Con Kierkegaard surgen de inmediato dos situaciones. El conocimiento algo fragmentario de su obra y las reacciones intempestivas que provoca aun en las gentes más plácidas. Alberto Vanasco en una biografía –excelente– de Hegel, la remata diciendo que, a su lado, la obra de Kierkegaard es sólo un grito solitario dado en una habitación. Lo fragmentario se manifiesta en que fuera de su idioma y país natal se lo edita en forma parcial. Pasaba lo mismo –por fortuna ya no– con el contemporáneo a quien más se asemeja, el alemán Schopenhauer, siempre dispuesto a que un editor avisado espigara de sus libros una analecta de epigramas que opacaron el conocimiento de su obra.

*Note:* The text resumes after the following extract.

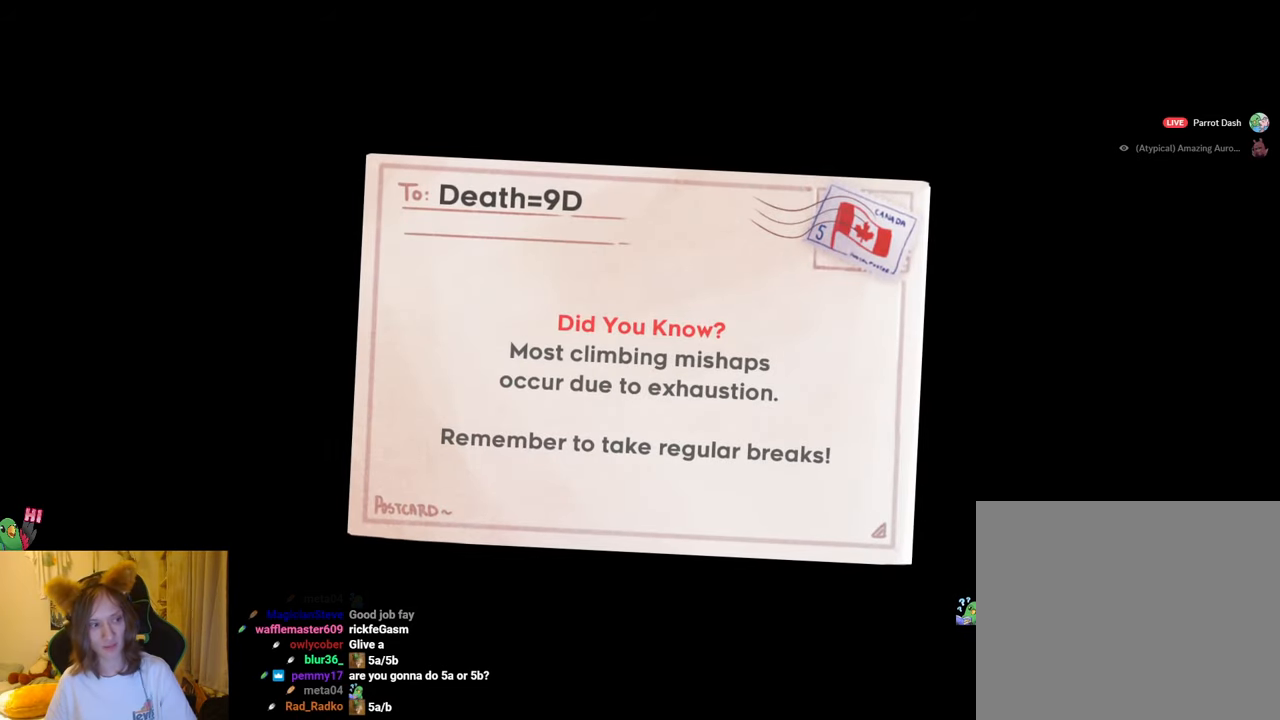
{"buttons": [], "left_stick": "center", "right_stick": "center", "events": [[67, "B", "up"], [167, "B", "down"], [284, "B", "up"], [367, "B", "down"], [467, "B", "up"]]}
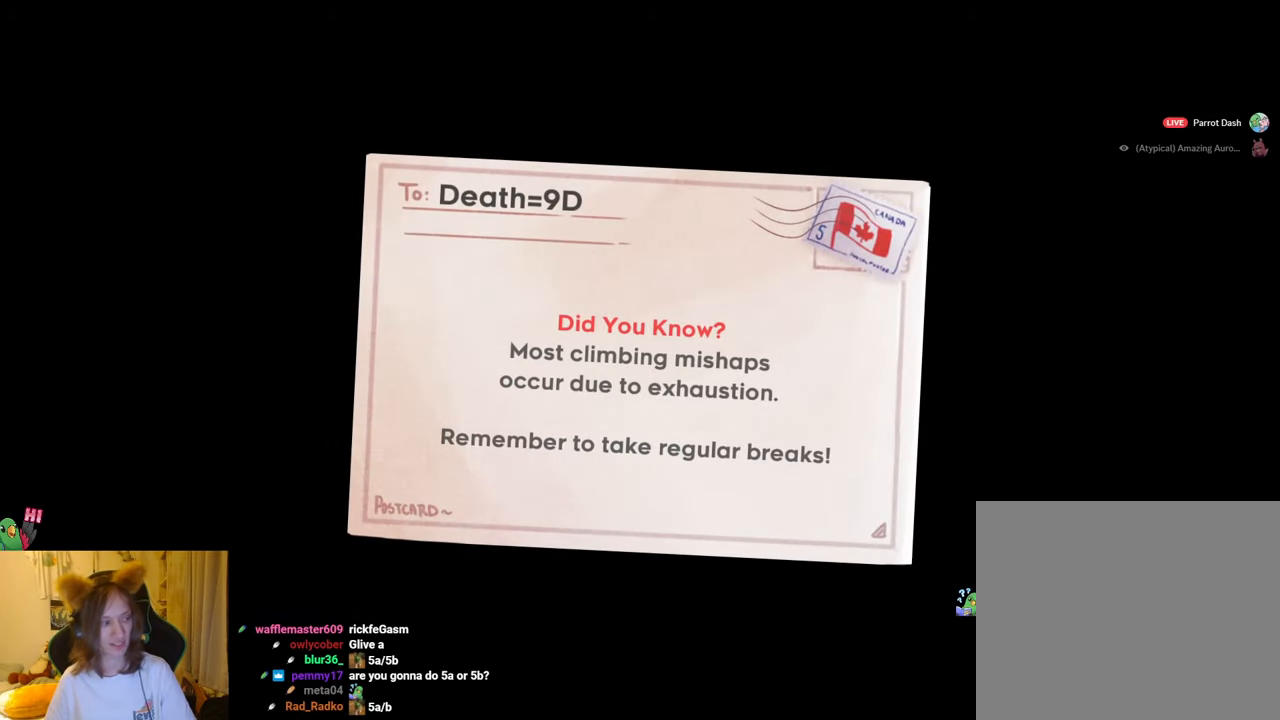
{"buttons": ["B"], "left_stick": "center", "right_stick": "center", "events": [[66, "B", "down"], [183, "B", "up"], [266, "B", "down"], [383, "B", "up"], [467, "B", "down"]]}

Con Soren Kierkegaard –cuyo nombre traducido al castellano es Severo Cementerio –eldictum latino de nomen omen, “en el nombre está la profecía”– se cumple hasta en la misma Hiperbórea. A este autor se lo ha tratado de sumar al “existencialismo” y a los diversos absurdos y naderías, en especial franceses y en buena parte alemanes que luego de la Segunda Guerra Mundial se instalaron en el “Gran Hotel del Abismo”, al decir de Georg Lukács. Un pesimismo rentado, lujoso y confortable, sazonado con algo de marxismo reducido por los jíbaros.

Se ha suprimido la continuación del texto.